Falta de água Arapongas: A reação do Executivo
Nesta semana, a indignação popular finalmente encontrou eco no Paço Municipal. Em uma nota pública contundente, o prefeito Rafa Cita rompeu o silêncio protocolar. Ele subiu o tom contra a Companhia de Saneamento do Paraná (Sanepar), classificando a situação como algo que está “passando de todos os limites”.
Além disso, o chefe do Executivo determinou que a Procuradoria Jurídica notifique a empresa imediatamente. O objetivo é exigir explicações documentais robustas. Dessa forma, a administração deixa claro que não aceitará mais apenas as notas de imprensa padronizadas que estamos acostumados a receber toda semana.
A postura do Executivo é correta e necessária. A alegação da concessionária sobre a falta de água Arapongas é, invariavelmente, a mesma: “rompimento de adutora” ou “problemas técnicos”. No entanto, a reiteração frequente desses eventos sugere algo muito mais grave do que meros acidentes operacionais. O que estamos vendo soa como falta de planejamento estrutural e ausência de investimento preventivo na rede.
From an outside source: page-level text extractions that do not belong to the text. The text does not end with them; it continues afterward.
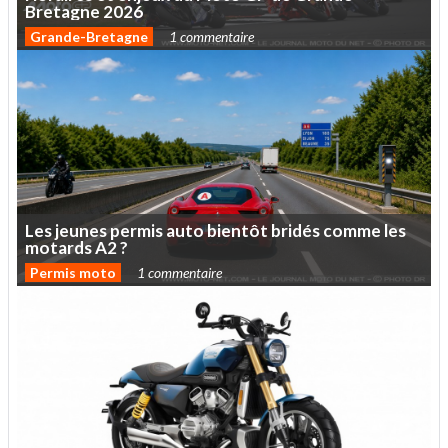
Bretagne
2026
Grande-Bretagne
1 commentaire
Les
jeunes
permis
auto
bientôt
bridés
comme
les
motards
A2
?
Permis moto
1 commentaire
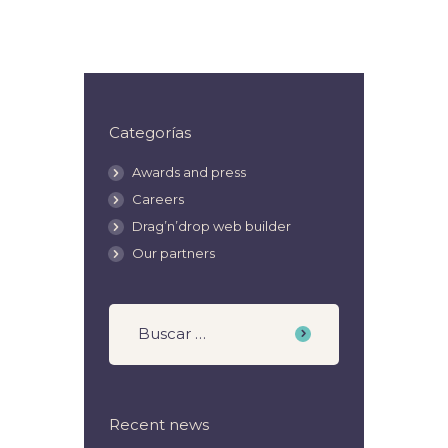
Categorías
Awards and press
Careers
Drag’n’drop web builder
Our partners
Recent news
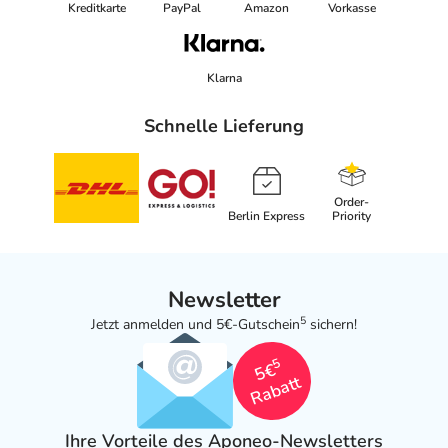
Kreditkarte
PayPal
Amazon
Vorkasse
Klarna
Schnelle Lieferung
Order-
Berlin Express
Priority
Newsletter
5
Jetzt anmelden und 5€-Gutschein
sichern!
5
5€
Rabatt
Ihre Vorteile des Aponeo-Newsletters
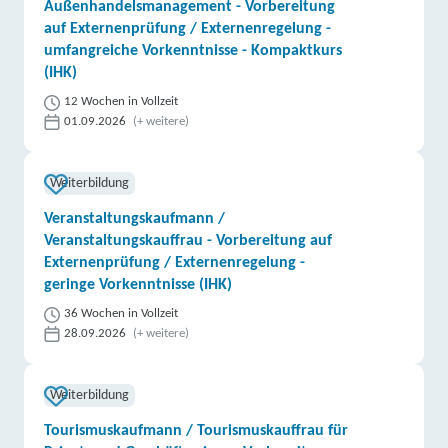
Außenhandelsmanagement - Vorbereitung
auf Externenprüfung / Externenregelung -
umfangreiche Vorkenntnisse - Kompaktkurs
(IHK)
12 Wochen in Vollzeit
01.09.2026
(+ weitere)
Weiterbildung
Veranstaltungskaufmann /
Veranstaltungskauffrau - Vorbereitung auf
Externenprüfung / Externenregelung -
geringe Vorkenntnisse (IHK)
36 Wochen in Vollzeit
28.09.2026
(+ weitere)
Weiterbildung
Tourismuskaufmann / Tourismuskauffrau für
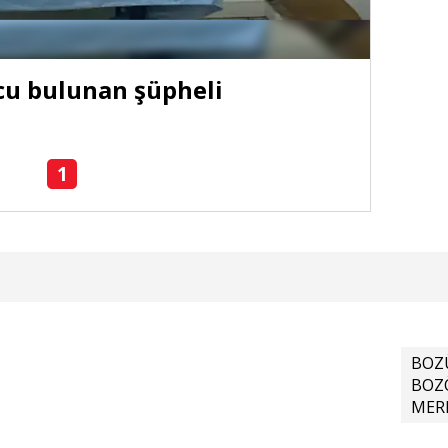
cu bulunan şüpheli
Ağıl
göza
1
BOZ
BOZ
MER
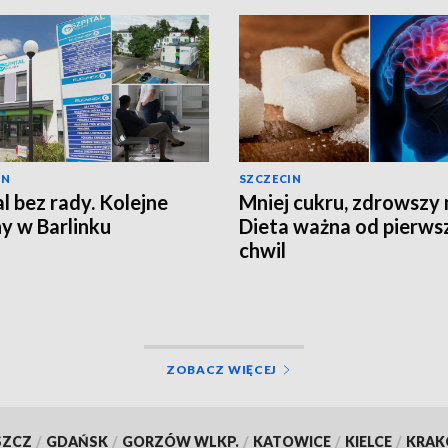
IN
SZCZECIN
al bez rady. Kolejne
Mniej cukru, zdrowszy
y w Barlinku
Dieta ważna od pierws
chwil
ZOBACZ WIĘCEJ
SZCZ
/
GDAŃSK
/
GORZÓW WLKP.
/
KATOWICE
/
KIELCE
/
KRA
Água é direito, não mercadoria
Para nós, do O Trovão, a água não é uma mercadoria que se vende quando convém. Pelo contrário, ela é um direito humano inalienável. Quando a Sanepar falha, ela não está apenas descumprindo um contrato comercial; está ferindo a dignidade das famílias. É a mãe que não consegue dar banho no filho, é o trabalhador que chega do serviço e não tem como lavar o uniforme, é a higiene básica que se compromete.
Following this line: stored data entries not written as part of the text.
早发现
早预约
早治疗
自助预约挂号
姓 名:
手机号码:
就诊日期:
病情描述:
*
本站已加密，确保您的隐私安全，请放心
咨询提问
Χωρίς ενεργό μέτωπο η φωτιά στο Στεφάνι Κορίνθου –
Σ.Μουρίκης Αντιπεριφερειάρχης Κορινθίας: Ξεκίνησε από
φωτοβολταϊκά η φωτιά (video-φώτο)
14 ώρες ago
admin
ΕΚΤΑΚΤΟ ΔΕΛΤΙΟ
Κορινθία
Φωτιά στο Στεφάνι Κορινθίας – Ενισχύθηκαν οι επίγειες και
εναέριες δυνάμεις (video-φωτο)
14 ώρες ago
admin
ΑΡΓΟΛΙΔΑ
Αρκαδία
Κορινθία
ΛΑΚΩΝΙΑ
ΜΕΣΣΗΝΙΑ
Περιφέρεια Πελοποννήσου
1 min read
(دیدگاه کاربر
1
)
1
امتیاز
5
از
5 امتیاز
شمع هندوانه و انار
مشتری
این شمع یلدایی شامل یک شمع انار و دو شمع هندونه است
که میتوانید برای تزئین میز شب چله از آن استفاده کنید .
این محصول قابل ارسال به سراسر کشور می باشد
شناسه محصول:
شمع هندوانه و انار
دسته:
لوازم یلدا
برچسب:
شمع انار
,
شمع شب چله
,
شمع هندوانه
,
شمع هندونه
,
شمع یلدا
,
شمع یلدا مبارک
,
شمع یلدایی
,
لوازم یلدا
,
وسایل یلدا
Por isso, o desabastecimento não é democrático: ele sempre atinge primeiro as pontas da rede, as áreas mais altas e os bairros mais humildes. É muito fácil falar em “manutenção emergencial” quando não se sente na pele o desespero de girar a torneira e ouvir apenas o som do ar.
Sanepar precisa apresentar soluções reais
A notificação expedida pelo prefeito Rafa Cita é um primeiro passo importante. Ela serve para restabelecer a soberania do município sobre seus serviços essenciais. Não podemos aceitar que uma gigante estatal, que reporta lucros bilionários anuais, trate uma cidade do porte de Arapongas com descaso.
Se a adutora rompe toda semana, a culpa não é do acaso. Ou seja, trata-se de incompetência ou da obsolescência de uma rede que não acompanhou o crescimento da nossa cidade. Portanto, Arapongas exige mais do que notas de esclarecimento. Exigimos um plano de contingência real e investimentos na troca de tubulações antigas.
Em suma, o prefeito deu o recado: o tempo da tolerância acabou. Agora, cabe à Sanepar provar se tem capacidade técnica para operar aqui. Estamos vigilantes. Se a água não vier, a cobrança virá em dobro.